**Work instruction**:
Reproduce each line of the material below, character for character, with no changes.
#### Dataset records ####
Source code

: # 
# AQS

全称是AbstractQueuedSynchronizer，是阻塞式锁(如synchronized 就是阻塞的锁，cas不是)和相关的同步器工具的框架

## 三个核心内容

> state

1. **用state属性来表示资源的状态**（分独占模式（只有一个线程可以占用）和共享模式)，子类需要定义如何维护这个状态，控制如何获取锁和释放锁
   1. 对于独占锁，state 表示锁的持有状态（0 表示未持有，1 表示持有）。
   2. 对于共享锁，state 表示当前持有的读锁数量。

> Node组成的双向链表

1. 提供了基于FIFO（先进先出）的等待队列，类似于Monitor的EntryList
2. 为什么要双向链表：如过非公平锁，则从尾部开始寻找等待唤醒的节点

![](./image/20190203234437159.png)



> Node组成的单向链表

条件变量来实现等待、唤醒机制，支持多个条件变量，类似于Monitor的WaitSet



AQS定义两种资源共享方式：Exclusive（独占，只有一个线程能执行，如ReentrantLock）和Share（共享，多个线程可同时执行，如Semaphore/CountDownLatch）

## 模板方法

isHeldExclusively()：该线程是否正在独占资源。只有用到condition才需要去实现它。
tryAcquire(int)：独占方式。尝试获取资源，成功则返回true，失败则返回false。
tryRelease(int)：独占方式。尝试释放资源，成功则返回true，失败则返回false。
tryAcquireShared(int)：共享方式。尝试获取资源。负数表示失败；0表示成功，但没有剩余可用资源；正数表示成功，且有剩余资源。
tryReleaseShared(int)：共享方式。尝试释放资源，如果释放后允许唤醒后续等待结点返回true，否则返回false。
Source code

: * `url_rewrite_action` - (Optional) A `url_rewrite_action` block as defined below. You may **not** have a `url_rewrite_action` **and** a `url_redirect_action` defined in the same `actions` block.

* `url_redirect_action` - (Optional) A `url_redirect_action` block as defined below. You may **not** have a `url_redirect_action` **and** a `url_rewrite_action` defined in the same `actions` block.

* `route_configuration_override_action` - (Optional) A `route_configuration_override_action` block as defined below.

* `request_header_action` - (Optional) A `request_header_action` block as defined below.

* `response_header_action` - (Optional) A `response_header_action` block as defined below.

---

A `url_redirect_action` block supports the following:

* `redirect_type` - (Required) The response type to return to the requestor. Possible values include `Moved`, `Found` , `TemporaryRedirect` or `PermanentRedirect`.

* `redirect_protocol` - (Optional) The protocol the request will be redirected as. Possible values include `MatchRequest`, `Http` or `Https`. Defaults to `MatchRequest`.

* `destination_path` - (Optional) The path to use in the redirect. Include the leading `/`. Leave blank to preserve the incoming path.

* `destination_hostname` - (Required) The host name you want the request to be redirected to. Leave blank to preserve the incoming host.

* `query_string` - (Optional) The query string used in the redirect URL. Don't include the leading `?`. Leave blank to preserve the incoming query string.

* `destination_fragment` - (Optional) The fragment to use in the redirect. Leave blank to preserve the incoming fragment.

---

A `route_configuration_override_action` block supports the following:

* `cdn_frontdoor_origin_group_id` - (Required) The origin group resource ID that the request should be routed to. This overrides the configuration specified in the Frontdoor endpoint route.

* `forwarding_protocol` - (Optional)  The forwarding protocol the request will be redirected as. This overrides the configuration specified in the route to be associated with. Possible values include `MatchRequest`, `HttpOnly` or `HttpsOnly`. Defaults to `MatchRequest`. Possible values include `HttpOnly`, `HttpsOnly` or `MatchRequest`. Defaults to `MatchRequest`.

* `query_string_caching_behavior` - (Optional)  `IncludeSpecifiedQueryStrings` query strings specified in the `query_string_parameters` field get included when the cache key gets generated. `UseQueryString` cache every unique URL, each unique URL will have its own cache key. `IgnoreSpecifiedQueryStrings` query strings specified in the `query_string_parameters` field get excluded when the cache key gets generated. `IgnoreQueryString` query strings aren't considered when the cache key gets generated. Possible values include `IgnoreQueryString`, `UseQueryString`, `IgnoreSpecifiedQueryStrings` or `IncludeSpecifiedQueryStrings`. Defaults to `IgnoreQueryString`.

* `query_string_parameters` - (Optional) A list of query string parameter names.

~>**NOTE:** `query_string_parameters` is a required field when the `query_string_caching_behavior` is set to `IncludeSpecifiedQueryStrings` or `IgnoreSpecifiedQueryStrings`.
####
**Answer to the exercise**:
Source code

: # 
# AQS

全称是AbstractQueuedSynchronizer，是阻塞式锁(如synchronized 就是阻塞的锁，cas不是)和相关的同步器工具的框架

## 三个核心内容

> state

1. **用state属性来表示资源的状态**（分独占模式（只有一个线程可以占用）和共享模式)，子类需要定义如何维护这个状态，控制如何获取锁和释放锁
   1. 对于独占锁，state 表示锁的持有状态（0 表示未持有，1 表示持有）。
   2. 对于共享锁，state 表示当前持有的读锁数量。

> Node组成的双向链表

1. 提供了基于FIFO（先进先出）的等待队列，类似于Monitor的EntryList
2. 为什么要双向链表：如过非公平锁，则从尾部开始寻找等待唤醒的节点

![](./image/20190203234437159.png)



> Node组成的单向链表

条件变量来实现等待、唤醒机制，支持多个条件变量，类似于Monitor的WaitSet



AQS定义两种资源共享方式：Exclusive（独占，只有一个线程能执行，如ReentrantLock）和Share（共享，多个线程可同时执行，如Semaphore/CountDownLatch）

## 模板方法

isHeldExclusively()：该线程是否正在独占资源。只有用到condition才需要去实现它。
tryAcquire(int)：独占方式。尝试获取资源，成功则返回true，失败则返回false。
tryRelease(int)：独占方式。尝试释放资源，成功则返回true，失败则返回false。
tryAcquireShared(int)：共享方式。尝试获取资源。负数表示失败；0表示成功，但没有剩余可用资源；正数表示成功，且有剩余资源。
tryReleaseShared(int)：共享方式。尝试释放资源，如果释放后允许唤醒后续等待结点返回true，否则返回false。
Source code

: * `url_rewrite_action` - (Optional) A `url_rewrite_action` block as defined below. You may **not** have a `url_rewrite_action` **and** a `url_redirect_action` defined in the same `actions` block.

* `url_redirect_action` - (Optional) A `url_redirect_action` block as defined below. You may **not** have a `url_redirect_action` **and** a `url_rewrite_action` defined in the same `actions` block.

* `route_configuration_override_action` - (Optional) A `route_configuration_override_action` block as defined below.

* `request_header_action` - (Optional) A `request_header_action` block as defined below.

* `response_header_action` - (Optional) A `response_header_action` block as defined below.

---

A `url_redirect_action` block supports the following:

* `redirect_type` - (Required) The response type to return to the requestor. Possible values include `Moved`, `Found` , `TemporaryRedirect` or `PermanentRedirect`.

* `redirect_protocol` - (Optional) The protocol the request will be redirected as. Possible values include `MatchRequest`, `Http` or `Https`. Defaults to `MatchRequest`.

* `destination_path` - (Optional) The path to use in the redirect. Include the leading `/`. Leave blank to preserve the incoming path.

* `destination_hostname` - (Required) The host name you want the request to be redirected to. Leave blank to preserve the incoming host.

* `query_string` - (Optional) The query string used in the redirect URL. Don't include the leading `?`. Leave blank to preserve the incoming query string.

* `destination_fragment` - (Optional) The fragment to use in the redirect. Leave blank to preserve the incoming fragment.

---

A `route_configuration_override_action` block supports the following:

* `cdn_frontdoor_origin_group_id` - (Required) The origin group resource ID that the request should be routed to. This overrides the configuration specified in the Frontdoor endpoint route.

* `forwarding_protocol` - (Optional)  The forwarding protocol the request will be redirected as. This overrides the configuration specified in the route to be associated with. Possible values include `MatchRequest`, `HttpOnly` or `HttpsOnly`. Defaults to `MatchRequest`. Possible values include `HttpOnly`, `HttpsOnly` or `MatchRequest`. Defaults to `MatchRequest`.

* `query_string_caching_behavior` - (Optional)  `IncludeSpecifiedQueryStrings` query strings specified in the `query_string_parameters` field get included when the cache key gets generated. `UseQueryString` cache every unique URL, each unique URL will have its own cache key. `IgnoreSpecifiedQueryStrings` query strings specified in the `query_string_parameters` field get excluded when the cache key gets generated. `IgnoreQueryString` query strings aren't considered when the cache key gets generated. Possible values include `IgnoreQueryString`, `UseQueryString`, `IgnoreSpecifiedQueryStrings` or `IncludeSpecifiedQueryStrings`. Defaults to `IgnoreQueryString`.

* `query_string_parameters` - (Optional) A list of query string parameter names.

~>**NOTE:** `query_string_parameters` is a required field when the `query_string_caching_behavior` is set to `IncludeSpecifiedQueryStrings` or `IgnoreSpecifiedQueryStrings`.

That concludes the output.